**** Data excerpt

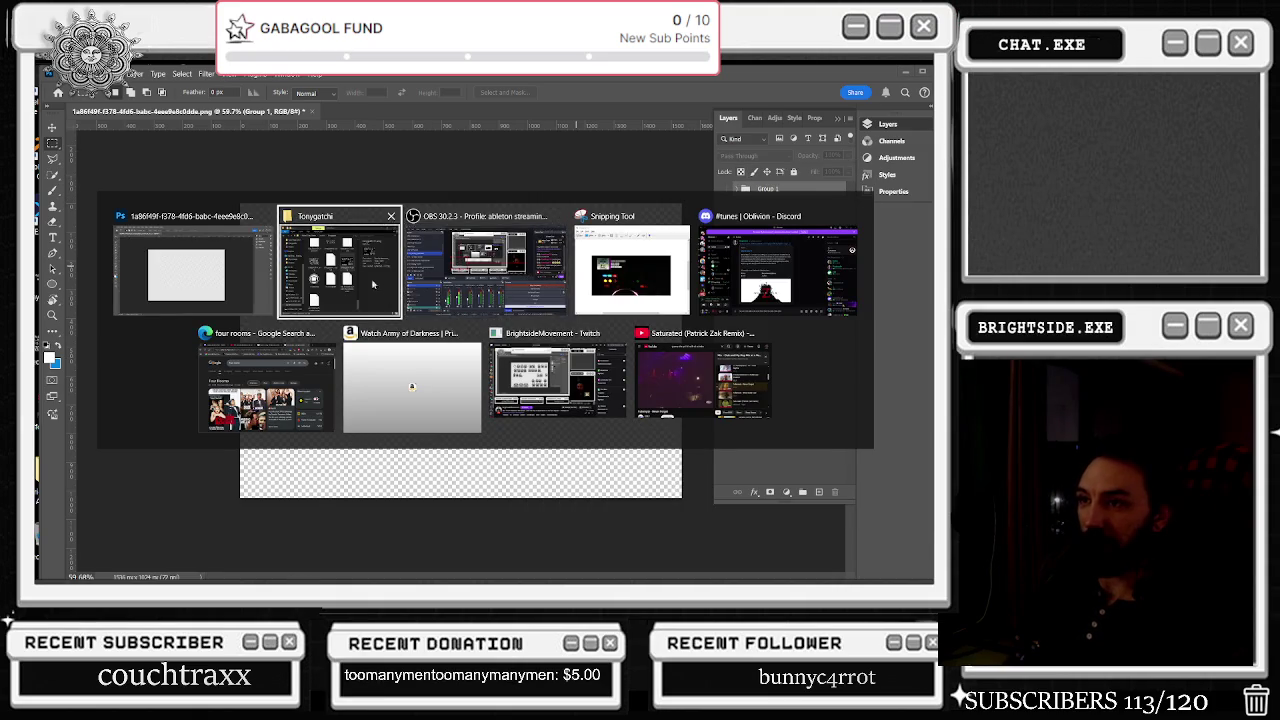
- Place tonygatchi-4-.png on the Photoshop canvas and confirm it
left_click_drag(748, 311, 460, 350)
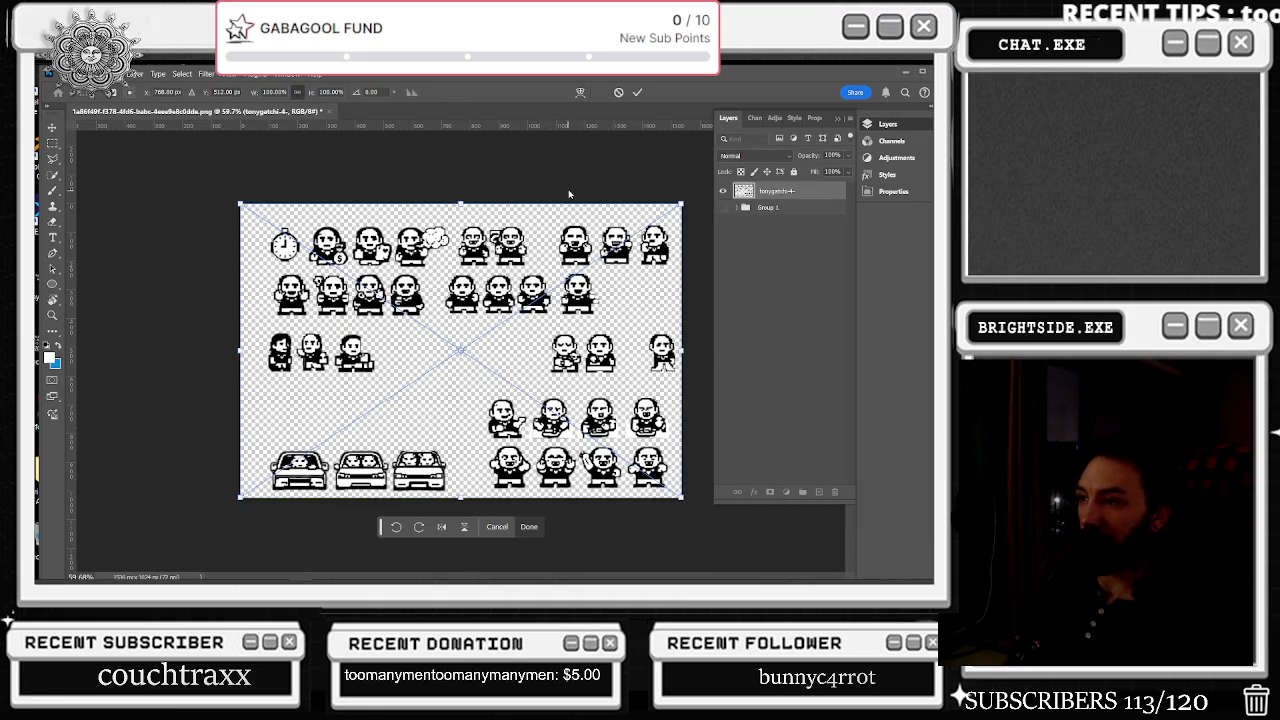
key("Return")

********

## What you need to do
With the pictures removed, write the listing out word for word.

## Response box
- Place tonygatchi-4-.png on the Photoshop canvas and confirm it
left_click_drag(748, 311, 460, 350)
key("Return")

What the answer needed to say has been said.